> WHAT NEEDS TO BE DONE: Across all the records below, count the lines that hold "RoundedRectangle". State only that figure.

Segment Start: RECORDS PROVIDED

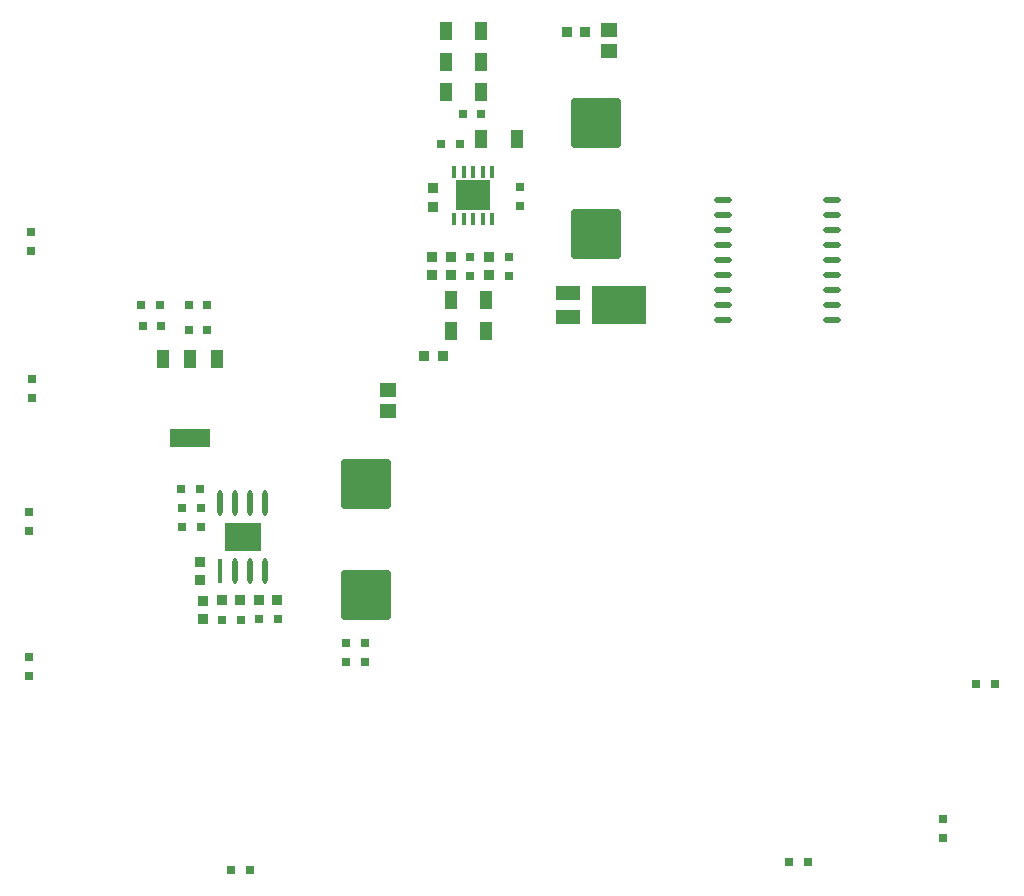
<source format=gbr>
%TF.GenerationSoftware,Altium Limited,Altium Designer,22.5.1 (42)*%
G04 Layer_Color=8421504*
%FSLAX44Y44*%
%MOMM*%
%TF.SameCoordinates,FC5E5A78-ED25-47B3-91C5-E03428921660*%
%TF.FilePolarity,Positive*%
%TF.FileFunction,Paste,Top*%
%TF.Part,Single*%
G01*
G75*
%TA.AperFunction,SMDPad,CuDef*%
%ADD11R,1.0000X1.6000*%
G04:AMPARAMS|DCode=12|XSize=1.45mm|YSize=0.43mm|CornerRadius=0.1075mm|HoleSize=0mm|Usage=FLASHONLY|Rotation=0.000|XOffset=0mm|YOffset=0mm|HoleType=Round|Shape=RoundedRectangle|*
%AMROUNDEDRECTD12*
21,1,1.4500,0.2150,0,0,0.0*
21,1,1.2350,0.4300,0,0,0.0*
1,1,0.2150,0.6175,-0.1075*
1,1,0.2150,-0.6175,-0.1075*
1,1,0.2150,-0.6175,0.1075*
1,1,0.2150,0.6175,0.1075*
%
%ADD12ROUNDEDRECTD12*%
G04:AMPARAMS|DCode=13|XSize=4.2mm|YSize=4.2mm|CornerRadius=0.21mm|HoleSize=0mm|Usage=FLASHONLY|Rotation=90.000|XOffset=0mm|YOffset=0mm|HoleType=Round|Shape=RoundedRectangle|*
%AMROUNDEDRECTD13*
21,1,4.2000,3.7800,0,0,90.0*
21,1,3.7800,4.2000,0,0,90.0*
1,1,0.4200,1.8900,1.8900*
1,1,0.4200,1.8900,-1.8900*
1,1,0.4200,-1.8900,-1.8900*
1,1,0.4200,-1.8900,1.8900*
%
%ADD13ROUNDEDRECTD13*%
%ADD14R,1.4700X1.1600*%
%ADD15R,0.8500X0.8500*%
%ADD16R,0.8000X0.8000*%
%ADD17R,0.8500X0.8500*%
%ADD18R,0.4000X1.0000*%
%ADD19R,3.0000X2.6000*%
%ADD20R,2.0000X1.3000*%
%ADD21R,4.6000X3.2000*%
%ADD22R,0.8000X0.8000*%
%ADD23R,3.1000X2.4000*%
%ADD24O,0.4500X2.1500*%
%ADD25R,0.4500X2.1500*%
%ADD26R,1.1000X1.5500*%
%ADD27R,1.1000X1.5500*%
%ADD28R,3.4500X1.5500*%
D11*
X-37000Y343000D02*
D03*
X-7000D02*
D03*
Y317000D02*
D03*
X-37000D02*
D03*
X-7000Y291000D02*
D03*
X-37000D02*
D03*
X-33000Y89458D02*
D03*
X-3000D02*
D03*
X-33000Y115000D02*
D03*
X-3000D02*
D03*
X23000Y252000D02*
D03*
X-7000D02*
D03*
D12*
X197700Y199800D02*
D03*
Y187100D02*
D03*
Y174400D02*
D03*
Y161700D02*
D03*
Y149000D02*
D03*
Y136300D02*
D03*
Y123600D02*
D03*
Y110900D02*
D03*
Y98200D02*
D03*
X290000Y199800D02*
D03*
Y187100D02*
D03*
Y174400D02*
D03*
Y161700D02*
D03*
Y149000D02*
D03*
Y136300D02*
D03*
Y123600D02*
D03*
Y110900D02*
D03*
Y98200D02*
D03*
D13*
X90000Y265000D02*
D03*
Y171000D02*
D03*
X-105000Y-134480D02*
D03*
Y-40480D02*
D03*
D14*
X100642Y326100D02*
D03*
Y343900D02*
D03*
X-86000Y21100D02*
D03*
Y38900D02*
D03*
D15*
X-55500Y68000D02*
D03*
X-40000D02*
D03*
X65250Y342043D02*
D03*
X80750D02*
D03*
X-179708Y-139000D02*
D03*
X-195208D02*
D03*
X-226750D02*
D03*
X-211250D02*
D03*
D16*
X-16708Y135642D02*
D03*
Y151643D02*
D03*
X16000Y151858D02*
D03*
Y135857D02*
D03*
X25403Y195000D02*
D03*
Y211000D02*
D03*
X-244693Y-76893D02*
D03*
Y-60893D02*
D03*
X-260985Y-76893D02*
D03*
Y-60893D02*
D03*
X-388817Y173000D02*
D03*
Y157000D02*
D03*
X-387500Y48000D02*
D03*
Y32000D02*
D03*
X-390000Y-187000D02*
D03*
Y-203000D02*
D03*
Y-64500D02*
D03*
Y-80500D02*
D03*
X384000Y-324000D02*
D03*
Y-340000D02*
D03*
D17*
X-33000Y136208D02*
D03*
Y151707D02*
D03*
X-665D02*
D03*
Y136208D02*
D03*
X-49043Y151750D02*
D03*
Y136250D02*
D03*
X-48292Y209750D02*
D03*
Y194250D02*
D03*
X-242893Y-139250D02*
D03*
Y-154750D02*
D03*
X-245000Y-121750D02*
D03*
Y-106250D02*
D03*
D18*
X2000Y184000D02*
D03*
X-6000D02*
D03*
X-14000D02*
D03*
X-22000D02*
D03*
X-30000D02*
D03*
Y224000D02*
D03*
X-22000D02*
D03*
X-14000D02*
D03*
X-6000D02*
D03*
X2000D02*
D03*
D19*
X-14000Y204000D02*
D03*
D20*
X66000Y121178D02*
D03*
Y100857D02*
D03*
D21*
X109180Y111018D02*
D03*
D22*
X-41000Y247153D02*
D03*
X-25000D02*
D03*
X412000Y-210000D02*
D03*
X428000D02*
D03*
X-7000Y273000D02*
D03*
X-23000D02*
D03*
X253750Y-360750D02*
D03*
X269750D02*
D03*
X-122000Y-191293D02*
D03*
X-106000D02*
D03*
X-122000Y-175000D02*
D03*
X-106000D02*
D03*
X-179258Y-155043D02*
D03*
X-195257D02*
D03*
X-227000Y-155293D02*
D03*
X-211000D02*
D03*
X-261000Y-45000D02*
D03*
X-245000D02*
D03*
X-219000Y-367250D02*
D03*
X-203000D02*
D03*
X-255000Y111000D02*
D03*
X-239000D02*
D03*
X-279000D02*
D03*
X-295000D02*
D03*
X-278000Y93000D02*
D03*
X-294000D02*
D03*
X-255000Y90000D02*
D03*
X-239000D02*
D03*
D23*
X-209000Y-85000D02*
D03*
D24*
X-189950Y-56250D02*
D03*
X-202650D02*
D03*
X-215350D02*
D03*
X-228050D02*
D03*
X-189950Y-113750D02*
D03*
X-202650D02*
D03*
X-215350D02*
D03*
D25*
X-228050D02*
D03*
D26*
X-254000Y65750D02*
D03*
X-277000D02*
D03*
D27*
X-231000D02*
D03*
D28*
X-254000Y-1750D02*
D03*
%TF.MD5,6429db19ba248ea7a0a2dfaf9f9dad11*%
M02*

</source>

Segment End: RECORDS PROVIDED
Segment Start: RECORDS PROVIDED

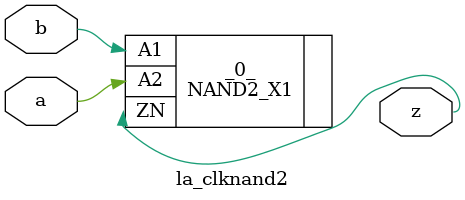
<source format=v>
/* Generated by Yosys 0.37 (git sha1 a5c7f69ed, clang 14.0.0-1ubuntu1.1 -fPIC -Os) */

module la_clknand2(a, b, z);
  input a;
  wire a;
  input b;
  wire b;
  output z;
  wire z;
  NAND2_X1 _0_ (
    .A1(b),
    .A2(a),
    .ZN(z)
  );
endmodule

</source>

Segment End: RECORDS PROVIDED

> EXPECTED ANSWER: 2